Google Takes No Prisoners Amid Torrent of AI Announcements

00:00:00.000 | I think Google was asked how many AI breakthroughs they would reveal yesterday on stage and they

00:00:05.360 | replied yes because two and a bit years after Microsoft's CEO said he wanted to make Google

00:00:10.920 | dance, Google's CEO Sundar Pichai and resident Nobel laureate Demis Asabis performed a two-hour

00:00:17.820 | breakdance routine. Honestly there were enough announcements to make 10 to 12 separate videos

00:00:22.600 | but for now I will just give you a sense of the breadth of what they released or said they would

00:00:28.640 | soon release. Not gonna lie it was kind of tempting to make the entire video a VO3 montage but no it was

00:00:34.460 | much more than that. Suffice to say every other AI rival on the planet took a big gulp. So from the

00:00:41.300 | useful to the entertaining, the impressive to the meh, here's the gist of the 12 most interesting to me

00:00:47.800 | dance moves. Now I have to start obviously with VO3 because adding sound to video was such an obvious

00:00:53.500 | step but the effect is remarkable. Generating videos with built-in dialogue really changes

00:01:01.320 | things doesn't it? VO2 was already incredible but across a thousand prompts VO3 outperformed VO2 and

00:01:10.320 | the newly released cling 2.0 and of course OpenAI Sora. Over 80% of the time people preferred VO3's output.

00:01:17.680 | But before I get to the obligatory 45 seconds worth of samples, a quick word on price and availability.

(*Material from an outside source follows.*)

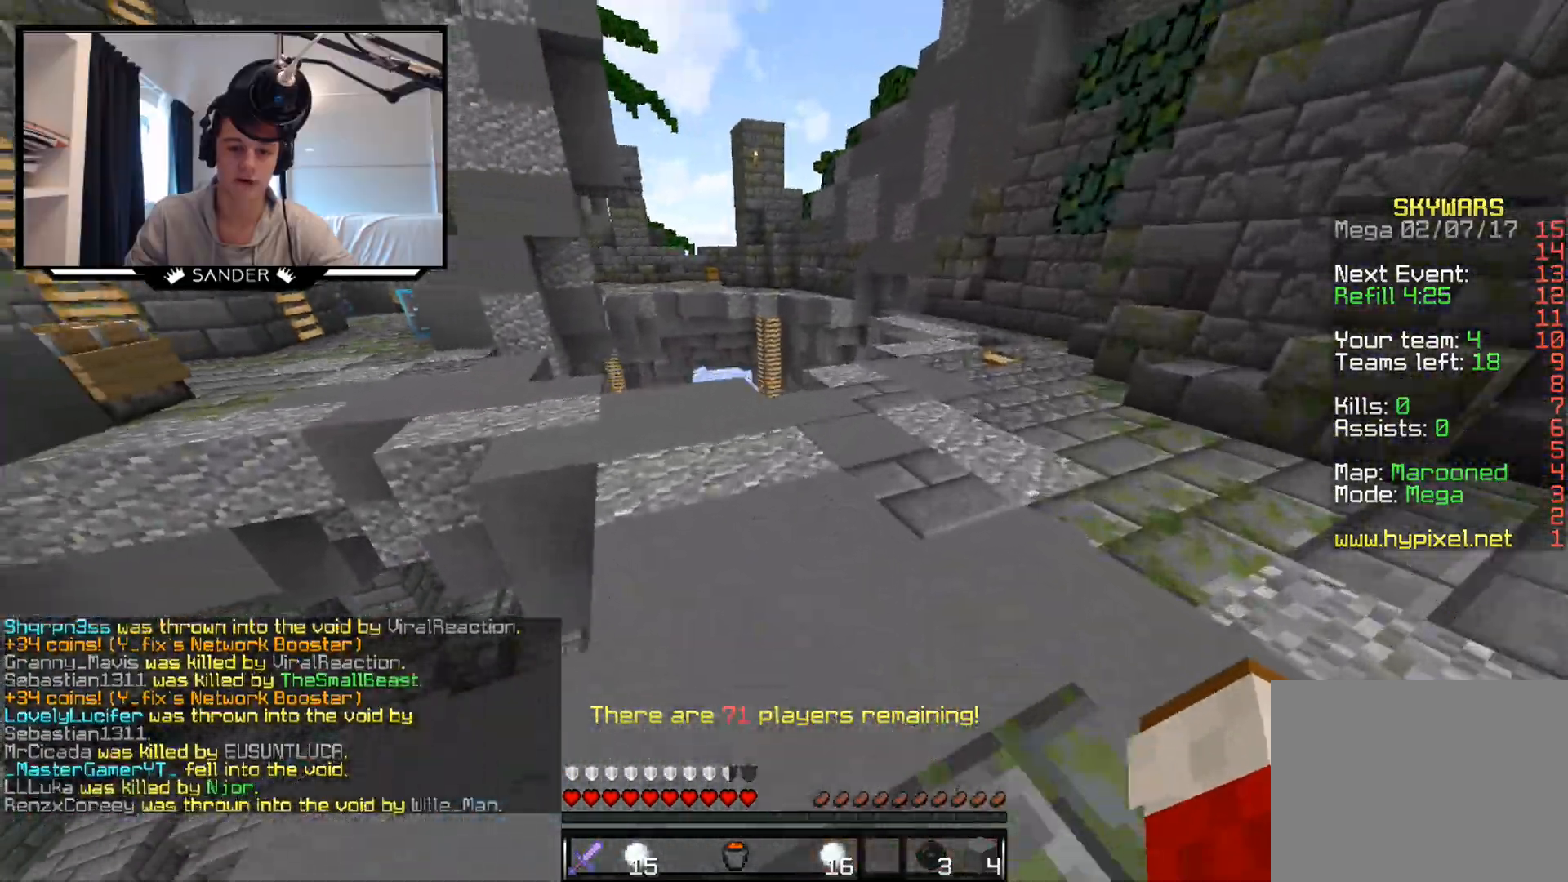
{"keys": ["w"], "mouse": [], "events": []}
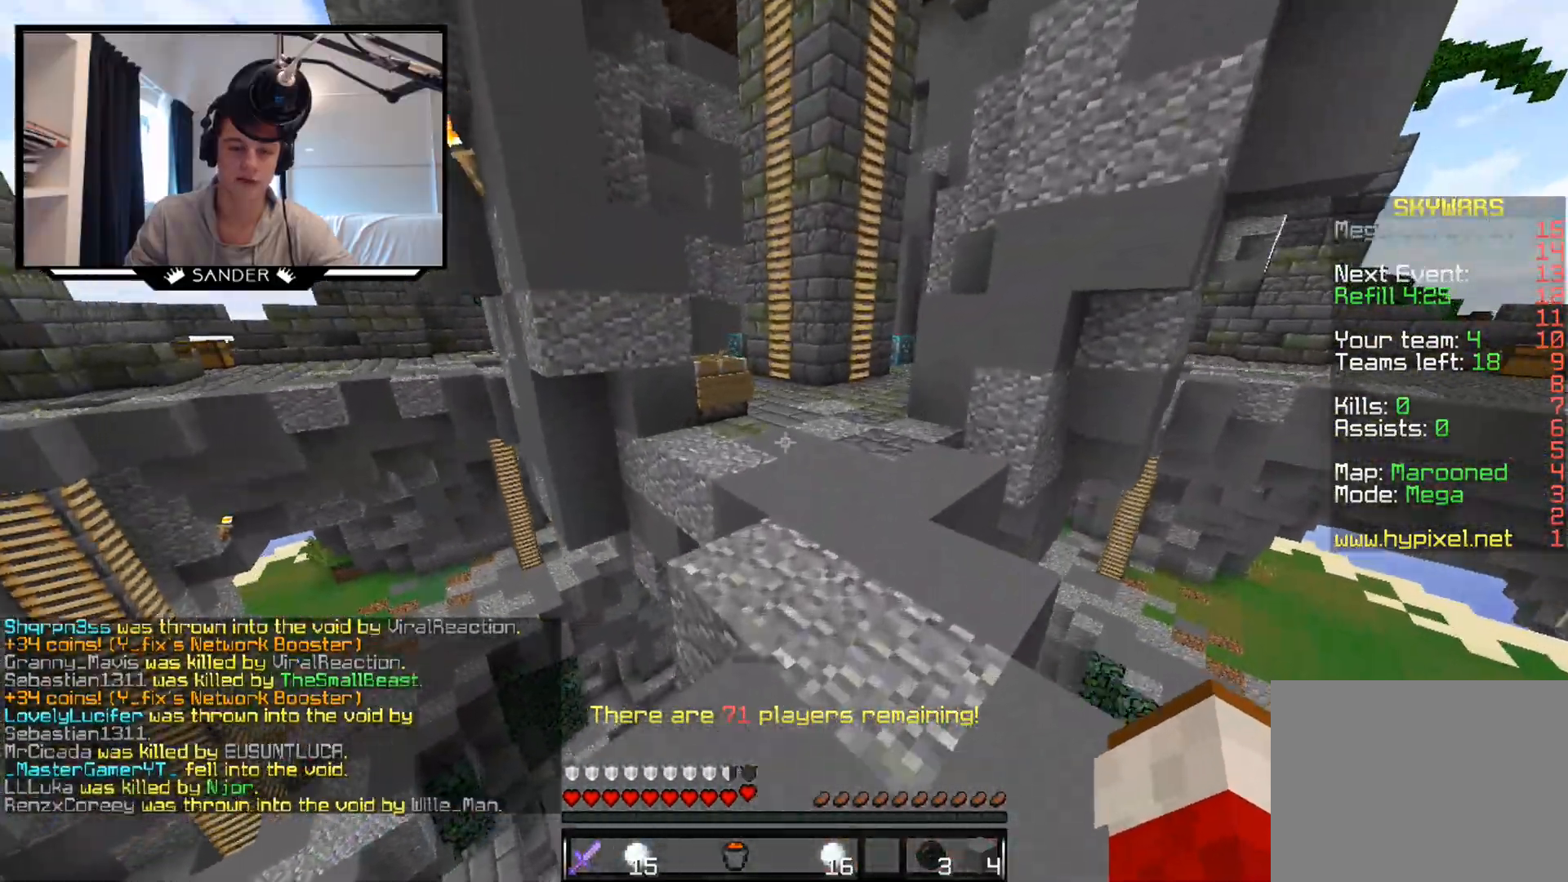
{"keys": ["w"], "mouse": [], "events": []}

00:01:23.500 | Only the $250 tier Google AI Ultra will get access to VO3 currently. Oh and that's only if you are in

00:01:33.040 | the U.S. and trust me I have tried to get access but so far to no avail. This isn't like Sora where a

00:01:39.040 | quick VPN will do the trick. With that caveat said, in these clips notice both the dialogue that's generated by

00:01:45.680 | VO3 and the sound effects.

00:01:49.680 | The sum of the squares of the two shorter sides is equal to the square of the longest side.

00:01:54.560 | Yo, check the footage, put it to the test. Our video model, yeah, it's the best. Straight up, no cap, you know how we do. VO3 rules, yeah. The whole damn crew.

00:02:02.240 | If you thought that yesterday's IO was just VO3 plus a sprinkle of other bits then you might well be in for a surprise.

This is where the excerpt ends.